Almost 47% of teen respondents said their attraction to tech was based on the fact that these jobs pay well. Today’s high schoolers are far from naïve. The realities of a sluggish economy and high unemployment are the backdrop against which they’ve grown up. They’ve been bombarded with images of technological innovators as movie hero (Zuckerberg) and secular god (Jobs). If they haven’t read a slew of those “Top College Majors To Make You Rich, Rich, Rich” lists, it’s guaranteed that their parents (the most influential figures in their lives) and their teachers have.
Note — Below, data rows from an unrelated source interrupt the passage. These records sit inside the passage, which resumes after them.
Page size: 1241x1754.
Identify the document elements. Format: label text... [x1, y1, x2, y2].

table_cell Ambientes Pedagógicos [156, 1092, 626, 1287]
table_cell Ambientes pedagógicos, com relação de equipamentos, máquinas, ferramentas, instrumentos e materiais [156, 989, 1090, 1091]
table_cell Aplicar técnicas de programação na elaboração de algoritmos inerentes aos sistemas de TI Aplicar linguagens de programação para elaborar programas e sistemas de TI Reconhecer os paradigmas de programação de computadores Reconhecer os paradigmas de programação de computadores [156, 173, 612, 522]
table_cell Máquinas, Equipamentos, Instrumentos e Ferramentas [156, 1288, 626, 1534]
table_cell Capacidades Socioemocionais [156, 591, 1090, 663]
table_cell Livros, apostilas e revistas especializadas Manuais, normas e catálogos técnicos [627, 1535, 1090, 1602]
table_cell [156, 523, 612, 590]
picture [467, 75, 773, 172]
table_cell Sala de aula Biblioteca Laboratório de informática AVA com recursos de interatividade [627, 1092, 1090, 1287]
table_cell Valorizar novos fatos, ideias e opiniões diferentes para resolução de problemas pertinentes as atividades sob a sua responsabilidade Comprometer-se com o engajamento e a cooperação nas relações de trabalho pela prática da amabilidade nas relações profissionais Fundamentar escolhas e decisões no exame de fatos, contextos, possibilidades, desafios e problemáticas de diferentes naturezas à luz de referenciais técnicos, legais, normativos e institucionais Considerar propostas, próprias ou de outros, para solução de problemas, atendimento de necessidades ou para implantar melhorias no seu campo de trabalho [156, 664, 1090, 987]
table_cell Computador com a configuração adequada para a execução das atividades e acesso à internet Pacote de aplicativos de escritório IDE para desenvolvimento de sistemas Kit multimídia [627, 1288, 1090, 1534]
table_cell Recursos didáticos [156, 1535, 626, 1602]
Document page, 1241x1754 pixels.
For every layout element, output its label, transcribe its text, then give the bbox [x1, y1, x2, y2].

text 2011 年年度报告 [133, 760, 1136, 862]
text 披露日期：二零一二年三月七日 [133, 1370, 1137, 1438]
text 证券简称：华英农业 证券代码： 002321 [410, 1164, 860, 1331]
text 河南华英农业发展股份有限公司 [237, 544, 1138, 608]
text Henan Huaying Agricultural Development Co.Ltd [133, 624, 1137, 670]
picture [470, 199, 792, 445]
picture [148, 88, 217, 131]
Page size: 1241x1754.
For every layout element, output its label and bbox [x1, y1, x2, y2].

It makes perfect sense then that students would gravitate toward careers that sound tech-related (read: secure and lucrative), even if they’re still fuzzy on the details about what the career involves or even what IT stands for (only 21% of surveyed teens and 30% of parents felt they knew definitively what the abbreviation meant).

But how is this appetite for tech jobs translating to educational choices?

Among Black and Hispanic students who pursue and complete Bachelor's degrees, we're not seeing a carryover of the enthusiasm for tech work identified in the survey. In a 2011 Georgetown University study on the economic value of college majors, researchers found that School Student Counseling, Human Services and Community Organization accounted for fully 79% of the majors for degrees obtained by Black graduates. For Hispanic graduates, Biological Engineering, International Business and Social Psychology represented almost two-thirds of majors for the degrees awarded. As well, while college enrollment among Blacks and Hispanics has surged in recent years, completion rates for both groups lags behind that of White and Asian students.

While a college degree is not necessarily a strict requirement to work in tech, those without formal credentials will be competing for entry-level roles with those who do have degrees. In the absence of post-secondary education, the need for on-the-job training becomes even more critical. And, unfortunately, employers are offering less and less of that. Between the period of 1996 to 2008, the percentage of workers receiving employer-sponsored training declined from 19.4% to 11.2% for employer-paid training and from 13.1% to 8.4% for on-the-job training.

The US is trailing other countries in STEM education and the relative diversity among leading tech companies (for example, 94% of tech roles at Google are filled by White or Asian employees and 83% are filled by men) is shameful. Here we have data showing young minority students expressing great interest in the type of knowledge work jobs we badly need to fill. Now, the question becomes how do we help them to move from youthful enthusiasm to gainful employment?